The picture at the top of the page (Nov. 5-6, 2007) is the Sun Dance, a pre-Christian ceremony by which men offered their own suffering for the good of their people. It is useful for discussing Christ and the cross across cultures. It reminded me of the Beatitudes as well.

Thursday, November 1, 2007

Pretty Ugly

The Gospel for the Feast of All Saints' (November 1st, but can be observed on the next Sunday) is Matthew 5:1-12.

Known as the Beatitudes, Jesus' words are sometimes heard as sweet and sentimental. We imagine them pretty: better for crosstitch than for the cross.

But they are words for those willing to walk the ugly way of sorrows. All of the "blessings" are found by being out of step, on the outside, broken or on the bottom.

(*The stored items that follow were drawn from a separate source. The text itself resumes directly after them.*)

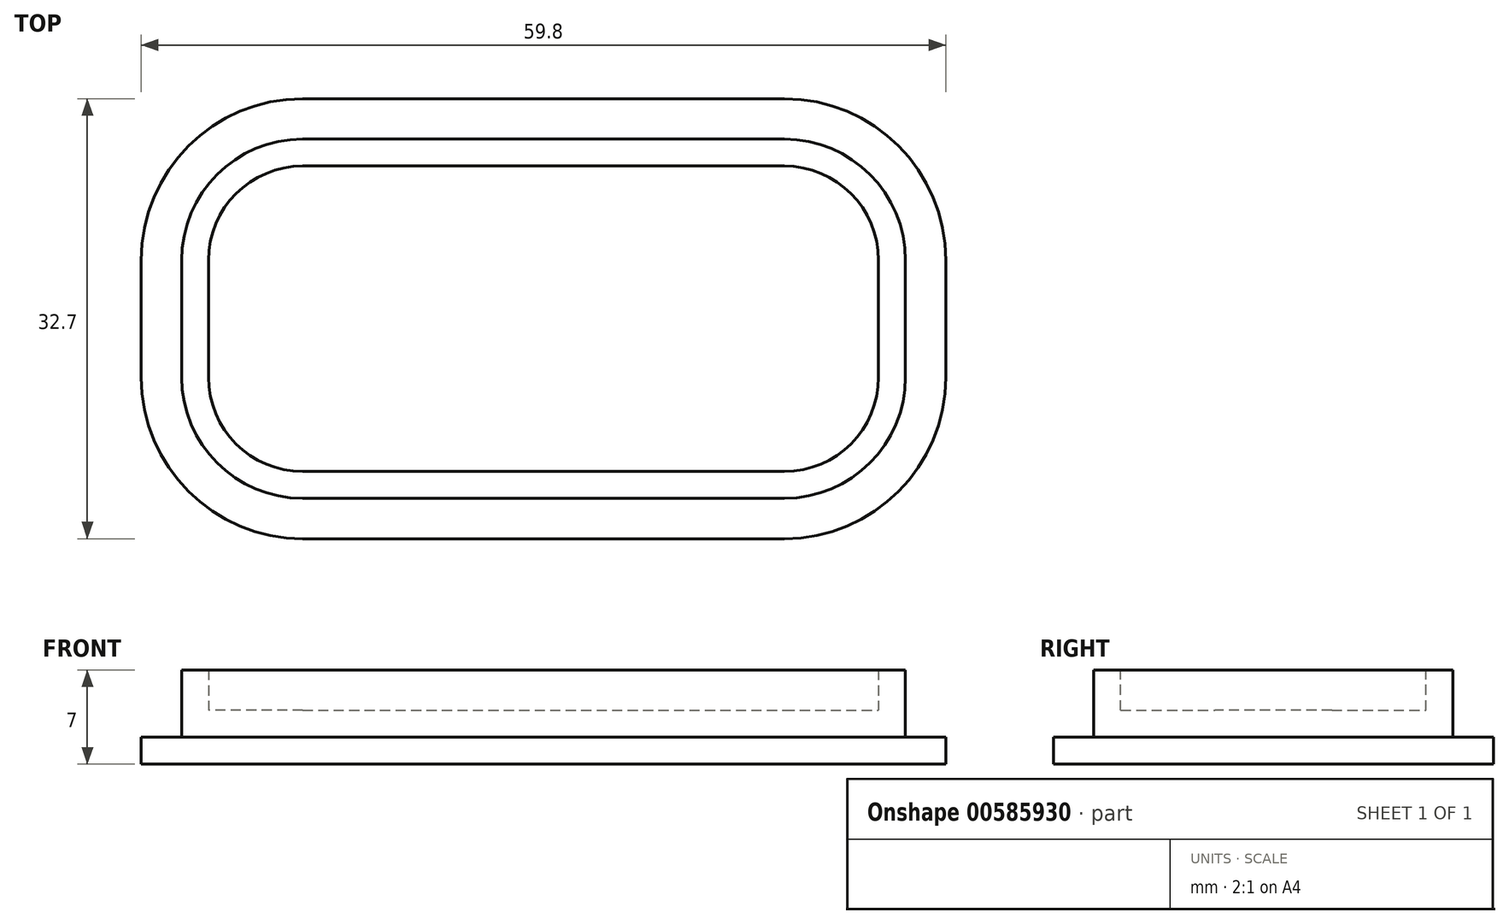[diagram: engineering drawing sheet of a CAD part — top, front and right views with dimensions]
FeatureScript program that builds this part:
annotation { "Feature Type Name" : "Feature", "Feature Type Description" : "" }
export const myFeature = defineFeature(function(context is Context, id is Id, definition is map)
    precondition{}
    {
        {
            var Q0;
            Q0=qCreatedBy(makeId("Top.planeOp"),FACE);
            var sketch = newSketch(context, id + "F0", { "sketchPlane" : qUnion([Q0])});
            skLineSegment(sketch, "E0.bottom", {"start": v(-36.37, 16.14) * mm, "end": v(17.43, 16.14) * mm});
            skLineSegment(sketch, "E0.top", {"start": v(-36.37, -10.56) * mm, "end": v(17.43, -10.56) * mm});
            skLineSegment(sketch, "E0.left", {"start": v(-36.37, 16.14) * mm, "end": v(-36.37, -10.56) * mm});
            skLineSegment(sketch, "E0.right", {"start": v(17.43, 16.14) * mm, "end": v(17.43, -10.56) * mm});
            skSolve(sketch);
        }
        {
            var Q0;
            Q0=makeQuery(id+"F0.imprint","IMPRINT",FACE,{"disambiguationData":[TD([[makeQuery(id+"F0.imprint","IMPRINT",EDGE,{"derivedFrom":sQuery(id+"F0.wireOp",EDGE,"E0.bottom")}),-1.0]])]});
            extrude(context, id + "F1", {"entities" : qUnion([Q0]), "depth" : 5 * mm, "offsetDistance" : 25 * mm});
        }
        {
            var Q0;
            Q0=makeQuery(id+"F1.opExtrude","SWEPT_EDGE",EDGE,{"disambiguationData":[OSD([sQuery(id+"F0.wireOp",EDGE,"E0.bottom"),sQuery(id+"F0.wireOp",EDGE,"E0.left")])]});
            var Q1;
            Q1=makeQuery(id+"F1.opExtrude","SWEPT_EDGE",EDGE,{"disambiguationData":[OSD([sQuery(id+"F0.wireOp",EDGE,"E0.bottom"),sQuery(id+"F0.wireOp",EDGE,"E0.right")])]});
            var Q2;
            Q2=makeQuery(id+"F1.opExtrude","SWEPT_EDGE",EDGE,{"disambiguationData":[OSD([sQuery(id+"F0.wireOp",EDGE,"E0.top"),sQuery(id+"F0.wireOp",EDGE,"E0.right")])]});
            var Q3;
            Q3=makeQuery(id+"F1.opExtrude","SWEPT_EDGE",EDGE,{"disambiguationData":[OSD([sQuery(id+"F0.wireOp",EDGE,"E0.top"),sQuery(id+"F0.wireOp",EDGE,"E0.left")])]});
            fillet(context, id + "F2", {"entities" : qUnion([Q0, Q1, Q2, Q3]), "radius" : 9 * mm, "tangentPropagation" : true, "allowEdgeOverflow" : false});
        }
        {
            var Q0;
            Q0=makeQuery(id+"F1.opExtrude","CAP_FACE",FACE,{"disambiguationData":[OSD([sQuery(id+"F0.wireOp",EDGE,"E0.bottom"),sQuery(id+"F0.wireOp",EDGE,"E0.top"),sQuery(id+"F0.wireOp",EDGE,"E0.left"),sQuery(id+"F0.wireOp",EDGE,"E0.right")])],"isStart":false});
            shell(context, id + "F3", {"entities" : qUnion([Q0]), "thickness" : 2 * mm});
        }
        {
            var Q0;
            Q0=makeQuery(id+"F1.opExtrude","CAP_FACE",FACE,{"disambiguationData":[OSD([sQuery(id+"F0.wireOp",EDGE,"E0.bottom"),sQuery(id+"F0.wireOp",EDGE,"E0.top"),sQuery(id+"F0.wireOp",EDGE,"E0.left"),sQuery(id+"F0.wireOp",EDGE,"E0.right")])],"isStart":true});
            var sketch = newSketch(context, id + "F4", { "sketchPlane" : qUnion([Q0])});
            skArc(sketch, "E1.0", {"start": v(20.43, 1.56) * mm, "mid": v(16.92, 10.04) * mm, "end": v(8.43, 13.56) * mm});
            skLineSegment(sketch, "E1.1", {"start": v(20.43, -7.14) * mm, "end": v(20.43, 1.56) * mm});
            skLineSegment(sketch, "E1.2", {"start": v(8.43, 13.56) * mm, "end": v(-27.37, 13.56) * mm});
            skArc(sketch, "E1.3", {"start": v(8.43, -19.14) * mm, "mid": v(16.92, -15.63) * mm, "end": v(20.43, -7.14) * mm});
            skArc(sketch, "E1.4", {"start": v(-27.37, 13.56) * mm, "mid": v(-35.85, 10.04) * mm, "end": v(-39.37, 1.56) * mm});
            skLineSegment(sketch, "E1.5", {"start": v(-39.37, 1.56) * mm, "end": v(-39.37, -7.14) * mm});
            skArc(sketch, "E1.6", {"start": v(-39.37, -7.14) * mm, "mid": v(-35.85, -15.63) * mm, "end": v(-27.37, -19.14) * mm});
            skLineSegment(sketch, "E1.7", {"start": v(-27.37, -19.14) * mm, "end": v(8.43, -19.14) * mm});
            skSolve(sketch);
        }
        {
            var Q0;
            Q0=makeQuery(id+"F4.imprint","IMPRINT",FACE,{"disambiguationData":[TD([[makeQuery(id+"F4.imprint","IMPRINT",EDGE,{"derivedFrom":sQuery(id+"F4.wireOp",EDGE,"E1.0")}),1.0]])]});
            var Q1;
            {var subQ3=sQuery(id+"F0.wireOp",EDGE,"E0.bottom");Q1=makeQuery(id+"F4.imprint","IMPRINT",FACE,{"disambiguationData":[TD([[makeQuery(id+"F4.imprint","IMPRINT",EDGE,{"derivedFrom":makeQuery(id+"F1.opExtrude","CAP_EDGE",EDGE,{"disambiguationData":[OSD([subQ3])],"isStart":true})}),1.0]])]});}
            extrude(context, id + "F5", {"entities" : qUnion([Q0, Q1]), "operationType" : NewBodyOperationType.ADD, "depth" : 2 * mm, "offsetDistance" : 25 * mm});
        }
    });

Contrary to paintings and movies, where Jesus announces these words from a mountaintop for all the world to hear, the Lord went away from large crowds and let only his committed disciples hear this teaching. His words are for the few who will start the journey and not turn back when it becomes ugly - those who will stay on the narrow, difficult path instead of the wide, easy road.

The poor in spirit are the "little people" who know their need of God - they can inherit the treasure God holds.

The mourners have hearts that break for others - they can feel God's touch soothing their hearts.

The meek are overrun by the proud and powerful - they will be gentle enough to tend God's new earth.

Those who are hungry and thirsty for righteousness know their own emptiness and need - they can receive the fullness of Christ.

The merciful do not inflict their "justice" on others - they can expect mercy at the final judgment.

The pure in heart are not distracted by created things - they can see the Creator.

The peacemakers restore broken bonds - they can know the unbreakable bond of the Father's love.

Those persecuted for Christ receive the highest "compliments" of the world, the flesh and the devil - they have ears tuned to hear the final and eternal compliment from Christ, "Well done, good and faithful servant, enter into the joy of your master."